Have just returned from a ten-day visit to Prague and Karlovy Vary (pictured), in the Czech Republic. I had last been to Prague thirteen years ago and the city has certainly changed, not all for the better. We enjoyed an excellent performance of Don Giovanni at the Estates Theatre where Mozart conducted the opera's premiere, and the theatre exudes the atmosphere of the era. We saw some great jazz funk from Madfinger at the Agharta cellar club (pictured below) and had an excellent dinner at the Bellevue restaurant. We also visited - aside from the obligatory walks around Old Town and the Castle - a sobering if straightforward new Museum of Communism and a fascinating museum dedicated to the life of the great Czech decorative artist Alphonse Mucha. We also visited the church of Saints Cyril and Methodius where the brave parachutist assassins of Reinhard Heydrich in 1942 went into hiding before being betrayed by a supposed comrade: the sobering exhibition in the crypt tells of not only their last days but the consequences for the Orthodox priests who concealed them and others whom the Nazis killed in revenge.

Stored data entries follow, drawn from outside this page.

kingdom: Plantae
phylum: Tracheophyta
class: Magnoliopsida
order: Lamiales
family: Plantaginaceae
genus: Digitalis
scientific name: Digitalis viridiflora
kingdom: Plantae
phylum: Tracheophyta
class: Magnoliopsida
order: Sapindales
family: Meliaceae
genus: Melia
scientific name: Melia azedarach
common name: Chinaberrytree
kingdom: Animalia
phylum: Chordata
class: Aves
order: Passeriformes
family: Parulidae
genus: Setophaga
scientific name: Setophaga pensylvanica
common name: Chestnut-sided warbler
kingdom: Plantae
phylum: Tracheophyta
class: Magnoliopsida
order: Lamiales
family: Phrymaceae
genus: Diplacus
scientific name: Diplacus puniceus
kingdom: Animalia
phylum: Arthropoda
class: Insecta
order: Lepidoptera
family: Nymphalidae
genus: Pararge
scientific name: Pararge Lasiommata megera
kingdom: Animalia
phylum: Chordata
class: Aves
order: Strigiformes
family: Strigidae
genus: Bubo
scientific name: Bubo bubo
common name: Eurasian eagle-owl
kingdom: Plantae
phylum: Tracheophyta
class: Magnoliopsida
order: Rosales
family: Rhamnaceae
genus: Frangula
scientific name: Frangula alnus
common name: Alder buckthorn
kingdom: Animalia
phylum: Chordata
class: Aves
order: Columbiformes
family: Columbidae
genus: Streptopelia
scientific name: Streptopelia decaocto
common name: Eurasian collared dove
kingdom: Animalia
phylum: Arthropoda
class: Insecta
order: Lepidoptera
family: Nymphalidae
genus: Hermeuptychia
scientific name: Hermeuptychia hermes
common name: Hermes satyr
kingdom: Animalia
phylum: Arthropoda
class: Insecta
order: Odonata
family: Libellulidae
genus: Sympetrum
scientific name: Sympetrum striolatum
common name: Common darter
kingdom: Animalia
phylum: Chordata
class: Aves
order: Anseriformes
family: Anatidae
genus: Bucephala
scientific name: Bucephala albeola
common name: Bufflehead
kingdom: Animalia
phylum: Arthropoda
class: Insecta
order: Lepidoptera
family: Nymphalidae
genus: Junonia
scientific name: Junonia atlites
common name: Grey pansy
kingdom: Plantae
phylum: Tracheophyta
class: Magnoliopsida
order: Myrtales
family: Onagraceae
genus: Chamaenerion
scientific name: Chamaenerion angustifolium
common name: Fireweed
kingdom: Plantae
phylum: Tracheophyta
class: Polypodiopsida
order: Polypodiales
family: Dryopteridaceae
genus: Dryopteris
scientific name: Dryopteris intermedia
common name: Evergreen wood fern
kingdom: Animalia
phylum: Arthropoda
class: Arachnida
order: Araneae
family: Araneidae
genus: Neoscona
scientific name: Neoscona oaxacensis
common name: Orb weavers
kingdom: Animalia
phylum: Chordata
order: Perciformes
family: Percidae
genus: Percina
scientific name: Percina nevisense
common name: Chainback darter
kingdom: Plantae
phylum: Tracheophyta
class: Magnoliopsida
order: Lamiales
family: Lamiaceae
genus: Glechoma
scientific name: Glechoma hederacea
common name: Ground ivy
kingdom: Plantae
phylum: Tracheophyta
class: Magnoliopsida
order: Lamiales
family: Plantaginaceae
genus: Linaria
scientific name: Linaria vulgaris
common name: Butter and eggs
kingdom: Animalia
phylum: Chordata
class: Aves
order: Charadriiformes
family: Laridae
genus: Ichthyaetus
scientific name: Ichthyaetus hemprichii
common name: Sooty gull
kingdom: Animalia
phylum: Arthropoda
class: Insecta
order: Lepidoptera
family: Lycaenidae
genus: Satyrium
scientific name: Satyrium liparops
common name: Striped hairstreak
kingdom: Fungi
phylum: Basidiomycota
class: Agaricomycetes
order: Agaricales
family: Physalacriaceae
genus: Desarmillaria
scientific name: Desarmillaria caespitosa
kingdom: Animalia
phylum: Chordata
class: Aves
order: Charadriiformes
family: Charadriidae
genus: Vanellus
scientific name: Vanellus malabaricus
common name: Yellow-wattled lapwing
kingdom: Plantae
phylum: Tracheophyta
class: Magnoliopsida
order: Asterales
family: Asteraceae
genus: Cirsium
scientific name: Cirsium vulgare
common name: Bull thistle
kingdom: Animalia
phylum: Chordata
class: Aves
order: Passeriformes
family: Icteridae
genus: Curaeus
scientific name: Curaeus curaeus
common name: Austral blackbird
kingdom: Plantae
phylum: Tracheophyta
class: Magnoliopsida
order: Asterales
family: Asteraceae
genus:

In Karlovy Vary, where the 43rd film festival was in full swing, the attractive spa town tells the story of the Czechs' changing fortunes in microcosm. The Festival itself started in 1946, but went through a dreary phase until the early sixties when it reflected the opening up of Czechoslovakia under Dubcek, before reverting to a shared staging with Moscow until the Velvet Revolution. We saw two excellent films introduced by the directors: Marion Lane's Un Coeur Simple with a riveting performance by the wonderful Sandrine Bonnaire in Flaubert's fable; and John Sayles's Honeydripper, with Danny Glover also in attendance. Though both films have had their UK premieres already, it was great seeing them in very glamorous festival settings. The town itself has long been a Russian favourite, and the relationship has continued since 1989. Parts of it are ridiculously over-priced, but the best meal in town by far was at the Embassy restaurant, which was also probably our best meal of the holiday - authentic Czech food at a fair price.

And money is the biggest change in Czech society. For a British pound-spender, the prices are often absurd as the Koruna has become even stronger than the Euro. But it is also the attitude of many to making a fast buck which seems different. Unless you use a reliable company like AAA in Prague, taxi drivers will rip you off with dodgy meters. And the mark-ups in many restaurants make Italy in August seem like a bargain. That said, there is so much that remains attractive about the Czech Republic that one hopes such attitudes don't deter visitors. After all, there are few cities that can match Prague in Europe for their sights.